More than 100 baby squid and 5,000 microscopic animals are set to be launched to the International Space Station (ISS) on Thursday.

The creatures, along with other equipment for experiments, will head to the ISS aboard Space X's Falcon 9 rocket.

Its hoped that the experiments will be able to help scientists understand the effects of spaceflight.

The launch at 13:29 EDT (17:29 GMT) will be broadcast live by Nasa.

The 128 baby bobtail squid will be used as part of research into the effects of spaceflight on beneficial interactions between microbes and animals.

The squid have an immune system which is similar to that of humans.

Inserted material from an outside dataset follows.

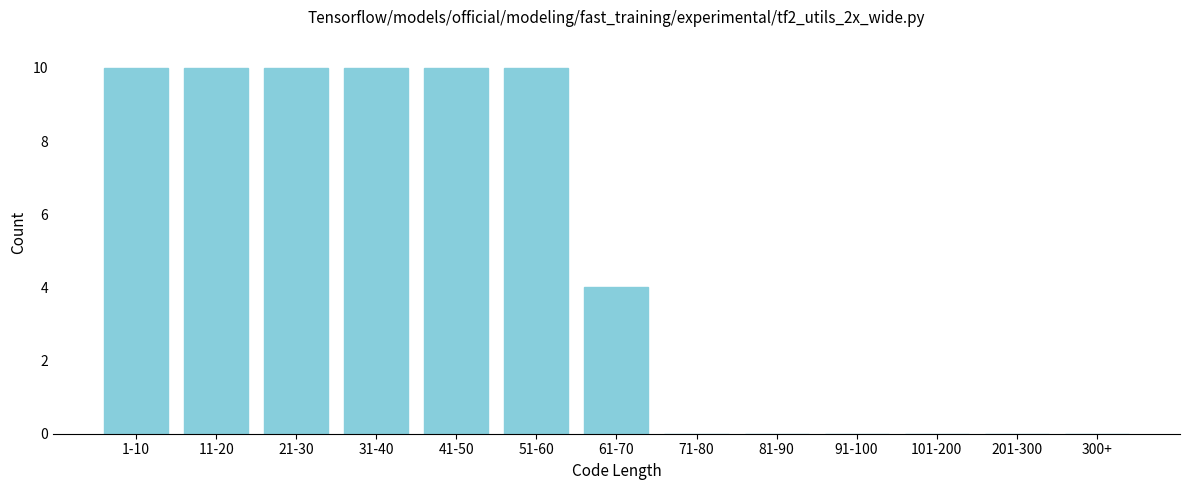

Reading right to left, extract all data points from this chart.

300+=0	201-300=0	101-200=0	91-100=0	81-90=0	71-80=0	61-70=4	51-60=10	41-50=10	31-40=10	21-30=10	11-20=10	1-10=10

"Animals, including humans, rely on our microbes to maintain a healthy digestive and immune system. We do not fully understand how spaceflight alters these beneficial interactions," Jamie Foster, the experiment's principal investigator said.

She added that the squid will be able to address "these important issues in animal health".

The squid will be frozen before their return to Earth.

They are also joined on the Space X rocket by 5,000 tardigrades, more commonly referred to as water bears. The microscopic animals can tolerate environments more extreme than most life forms can. This makes them perfect for studying how life responds and adapts to extreme environments.

It is hoped that this information can then be used to understand the stress factors affecting humans in space.

"One of the things we are really keen to do is understand how tardigrades are surviving and reproducing in these environments and whether we can learn anything about the tricks that they are using and adapt them to safeguard astronauts," Thomas Boothby, the experiment's principal investigator said.

Other experiments due to be conducted include a look into whether robotic arms can be operated remotely using virtual reality along with a study into the production of tougher cotton.